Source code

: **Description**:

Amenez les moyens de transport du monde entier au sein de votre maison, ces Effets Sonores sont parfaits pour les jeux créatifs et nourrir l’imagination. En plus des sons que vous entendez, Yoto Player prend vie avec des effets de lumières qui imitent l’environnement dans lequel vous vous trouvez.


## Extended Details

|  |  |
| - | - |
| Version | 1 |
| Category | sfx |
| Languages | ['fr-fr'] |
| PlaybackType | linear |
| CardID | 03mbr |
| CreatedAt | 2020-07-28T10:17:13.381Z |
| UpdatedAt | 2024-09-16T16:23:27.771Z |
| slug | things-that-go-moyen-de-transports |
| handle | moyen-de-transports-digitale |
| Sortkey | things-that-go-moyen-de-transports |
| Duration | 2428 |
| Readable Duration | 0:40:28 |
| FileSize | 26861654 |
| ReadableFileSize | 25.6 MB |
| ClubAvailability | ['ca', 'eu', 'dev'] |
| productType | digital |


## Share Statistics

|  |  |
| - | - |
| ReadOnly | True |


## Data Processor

■ ■ ■ ■ ■ ■ ■

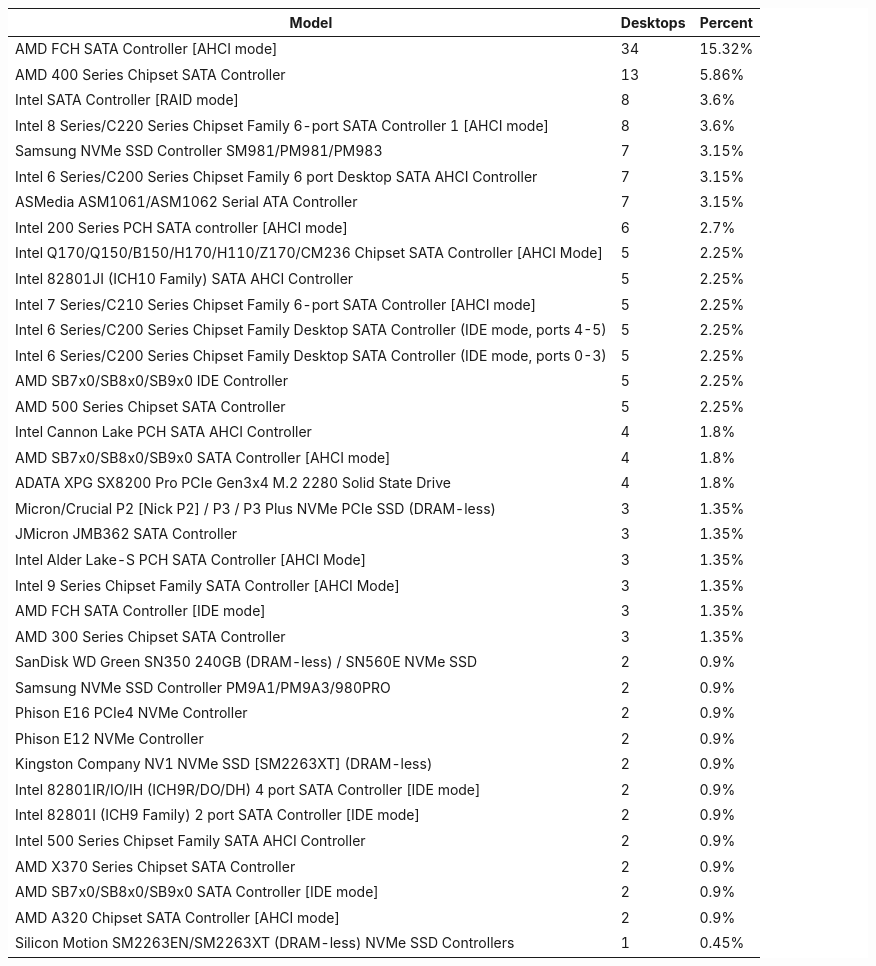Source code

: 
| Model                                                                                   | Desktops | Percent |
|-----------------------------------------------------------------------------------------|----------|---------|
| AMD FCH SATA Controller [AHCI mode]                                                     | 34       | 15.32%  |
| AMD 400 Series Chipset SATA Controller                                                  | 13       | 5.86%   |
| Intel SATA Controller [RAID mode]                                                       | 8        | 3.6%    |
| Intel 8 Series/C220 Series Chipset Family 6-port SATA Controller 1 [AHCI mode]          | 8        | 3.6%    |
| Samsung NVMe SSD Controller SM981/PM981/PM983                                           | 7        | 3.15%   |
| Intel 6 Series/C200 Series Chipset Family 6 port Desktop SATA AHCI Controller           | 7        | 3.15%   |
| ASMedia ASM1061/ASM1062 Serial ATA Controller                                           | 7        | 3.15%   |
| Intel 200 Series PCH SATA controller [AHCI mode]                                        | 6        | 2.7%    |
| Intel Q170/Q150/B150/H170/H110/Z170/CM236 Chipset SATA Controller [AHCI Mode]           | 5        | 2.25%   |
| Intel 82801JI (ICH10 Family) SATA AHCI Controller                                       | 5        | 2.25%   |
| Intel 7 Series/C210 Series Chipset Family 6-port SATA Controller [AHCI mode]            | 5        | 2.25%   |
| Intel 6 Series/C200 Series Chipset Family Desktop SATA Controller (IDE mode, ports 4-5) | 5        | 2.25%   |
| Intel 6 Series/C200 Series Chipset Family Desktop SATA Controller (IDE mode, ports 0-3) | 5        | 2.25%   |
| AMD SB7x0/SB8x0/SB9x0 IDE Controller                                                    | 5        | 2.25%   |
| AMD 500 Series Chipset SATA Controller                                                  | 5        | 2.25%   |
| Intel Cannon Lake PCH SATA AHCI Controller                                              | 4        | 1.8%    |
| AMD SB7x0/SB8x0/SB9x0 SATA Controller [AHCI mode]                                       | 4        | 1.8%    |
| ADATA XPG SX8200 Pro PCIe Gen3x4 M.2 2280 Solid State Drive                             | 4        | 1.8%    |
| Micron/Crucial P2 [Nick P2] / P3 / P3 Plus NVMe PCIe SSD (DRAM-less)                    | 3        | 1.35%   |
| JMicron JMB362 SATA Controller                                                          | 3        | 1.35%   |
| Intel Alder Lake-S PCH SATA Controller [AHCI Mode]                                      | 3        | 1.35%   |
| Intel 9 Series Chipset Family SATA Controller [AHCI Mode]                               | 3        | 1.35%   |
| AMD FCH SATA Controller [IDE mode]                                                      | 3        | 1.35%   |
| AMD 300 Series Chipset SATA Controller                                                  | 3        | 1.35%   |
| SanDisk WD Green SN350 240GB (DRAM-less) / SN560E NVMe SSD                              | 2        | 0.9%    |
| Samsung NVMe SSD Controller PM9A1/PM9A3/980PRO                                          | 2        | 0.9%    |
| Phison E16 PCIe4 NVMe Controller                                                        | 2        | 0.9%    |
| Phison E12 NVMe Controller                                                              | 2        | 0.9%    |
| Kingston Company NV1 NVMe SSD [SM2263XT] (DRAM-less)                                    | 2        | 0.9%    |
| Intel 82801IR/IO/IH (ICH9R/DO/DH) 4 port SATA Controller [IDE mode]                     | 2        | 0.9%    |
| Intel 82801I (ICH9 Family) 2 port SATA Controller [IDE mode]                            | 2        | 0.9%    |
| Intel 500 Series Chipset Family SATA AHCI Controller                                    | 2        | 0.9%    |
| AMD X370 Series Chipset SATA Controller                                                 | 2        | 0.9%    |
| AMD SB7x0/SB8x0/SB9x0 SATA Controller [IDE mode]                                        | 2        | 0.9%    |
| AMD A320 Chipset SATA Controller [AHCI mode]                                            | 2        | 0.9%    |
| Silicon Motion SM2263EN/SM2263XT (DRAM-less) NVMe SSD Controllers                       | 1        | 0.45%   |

■ ■ ■ ■ ■ ■ ■

Send back exactly the lines of the listing above starting at the one with "## Extended Details" and ending at the one with "UpdatedAt | 2024-09-16T16:23:27.771Z |", inclusive, and no others.

## Extended Details

|  |  |
| - | - |
| Version | 1 |
| Category | sfx |
| Languages | ['fr-fr'] |
| PlaybackType | linear |
| CardID | 03mbr |
| CreatedAt | 2020-07-28T10:17:13.381Z |
| UpdatedAt | 2024-09-16T16:23:27.771Z |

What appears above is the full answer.